What is needed: The answer is to be an exact copy of the lines below running from the line with "ring pip: (127, 115)" down to the line with "pinky mcp: (1344, 1282)", both ends included, and nothing more.

(Stored records)
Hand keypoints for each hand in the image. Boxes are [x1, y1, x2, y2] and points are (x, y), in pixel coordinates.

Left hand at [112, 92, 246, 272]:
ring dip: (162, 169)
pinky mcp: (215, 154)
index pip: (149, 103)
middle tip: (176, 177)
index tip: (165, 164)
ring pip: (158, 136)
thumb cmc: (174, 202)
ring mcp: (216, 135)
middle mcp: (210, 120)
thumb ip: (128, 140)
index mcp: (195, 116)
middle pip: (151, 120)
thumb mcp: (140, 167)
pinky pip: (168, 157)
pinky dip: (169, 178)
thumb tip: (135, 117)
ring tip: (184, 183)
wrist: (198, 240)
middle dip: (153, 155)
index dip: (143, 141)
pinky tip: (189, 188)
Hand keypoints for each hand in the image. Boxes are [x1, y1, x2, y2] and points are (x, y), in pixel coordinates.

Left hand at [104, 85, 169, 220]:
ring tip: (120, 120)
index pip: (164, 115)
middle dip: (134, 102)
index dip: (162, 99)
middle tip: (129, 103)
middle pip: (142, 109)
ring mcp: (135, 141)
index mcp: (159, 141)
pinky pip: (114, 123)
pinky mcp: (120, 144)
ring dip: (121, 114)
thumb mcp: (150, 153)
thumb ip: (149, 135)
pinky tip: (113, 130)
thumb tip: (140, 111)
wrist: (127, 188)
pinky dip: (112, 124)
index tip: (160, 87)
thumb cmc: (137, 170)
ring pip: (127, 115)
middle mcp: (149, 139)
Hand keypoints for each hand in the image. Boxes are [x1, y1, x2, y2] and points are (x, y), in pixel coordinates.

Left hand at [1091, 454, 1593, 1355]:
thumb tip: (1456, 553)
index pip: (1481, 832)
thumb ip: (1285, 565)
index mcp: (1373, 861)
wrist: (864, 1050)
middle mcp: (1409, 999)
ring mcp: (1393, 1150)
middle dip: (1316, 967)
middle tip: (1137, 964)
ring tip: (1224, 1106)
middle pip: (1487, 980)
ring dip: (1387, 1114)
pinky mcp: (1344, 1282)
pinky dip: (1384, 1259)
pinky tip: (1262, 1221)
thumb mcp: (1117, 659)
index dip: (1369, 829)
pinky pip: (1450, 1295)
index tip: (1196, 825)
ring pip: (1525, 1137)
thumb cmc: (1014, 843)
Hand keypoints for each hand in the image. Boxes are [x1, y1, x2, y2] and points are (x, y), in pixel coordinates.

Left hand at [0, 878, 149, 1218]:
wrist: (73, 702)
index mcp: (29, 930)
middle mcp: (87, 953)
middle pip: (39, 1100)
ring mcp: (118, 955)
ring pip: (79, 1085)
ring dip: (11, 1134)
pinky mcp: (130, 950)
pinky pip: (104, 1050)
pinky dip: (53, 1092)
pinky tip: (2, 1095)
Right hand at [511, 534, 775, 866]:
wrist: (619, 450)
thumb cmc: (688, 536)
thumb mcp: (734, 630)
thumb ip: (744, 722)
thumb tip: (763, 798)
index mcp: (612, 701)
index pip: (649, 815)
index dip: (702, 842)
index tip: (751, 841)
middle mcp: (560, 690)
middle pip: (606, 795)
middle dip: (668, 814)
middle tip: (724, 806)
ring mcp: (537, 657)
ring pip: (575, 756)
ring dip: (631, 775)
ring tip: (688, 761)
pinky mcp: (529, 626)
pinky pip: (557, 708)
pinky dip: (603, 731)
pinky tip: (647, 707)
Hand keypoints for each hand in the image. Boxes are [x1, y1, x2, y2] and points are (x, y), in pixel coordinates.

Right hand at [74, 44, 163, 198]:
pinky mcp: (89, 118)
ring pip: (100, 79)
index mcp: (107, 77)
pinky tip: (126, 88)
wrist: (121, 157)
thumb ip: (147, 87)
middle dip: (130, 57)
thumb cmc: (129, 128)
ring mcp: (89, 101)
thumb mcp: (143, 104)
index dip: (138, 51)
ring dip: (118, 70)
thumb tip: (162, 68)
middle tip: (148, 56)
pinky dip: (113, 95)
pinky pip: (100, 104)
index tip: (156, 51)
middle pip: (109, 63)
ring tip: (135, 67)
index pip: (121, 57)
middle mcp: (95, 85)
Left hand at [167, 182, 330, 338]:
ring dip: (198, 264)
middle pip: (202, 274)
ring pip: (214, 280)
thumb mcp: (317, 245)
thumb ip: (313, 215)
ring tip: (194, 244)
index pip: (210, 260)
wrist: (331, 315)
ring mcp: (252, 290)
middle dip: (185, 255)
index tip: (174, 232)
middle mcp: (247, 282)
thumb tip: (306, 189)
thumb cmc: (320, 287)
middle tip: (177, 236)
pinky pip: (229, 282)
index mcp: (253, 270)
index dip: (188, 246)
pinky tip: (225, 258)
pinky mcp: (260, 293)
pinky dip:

Result of this task:
ring pip: (127, 115)
middle mcp: (149, 139)
Hand keypoints for each hand in the image. Boxes are [x1, y1, x2, y2] and points are (x, y), in pixel coordinates.

Left hand at [1091, 454, 1593, 1355]:
thumb tip: (1456, 553)
index pip: (1481, 832)
thumb ip: (1285, 565)
index mcp: (1373, 861)
wrist: (864, 1050)
middle mcp: (1409, 999)
ring mcp: (1393, 1150)
middle dip: (1316, 967)
middle tip: (1137, 964)
ring tip: (1224, 1106)
middle pip: (1487, 980)
ring dip: (1387, 1114)
pinky mcp: (1344, 1282)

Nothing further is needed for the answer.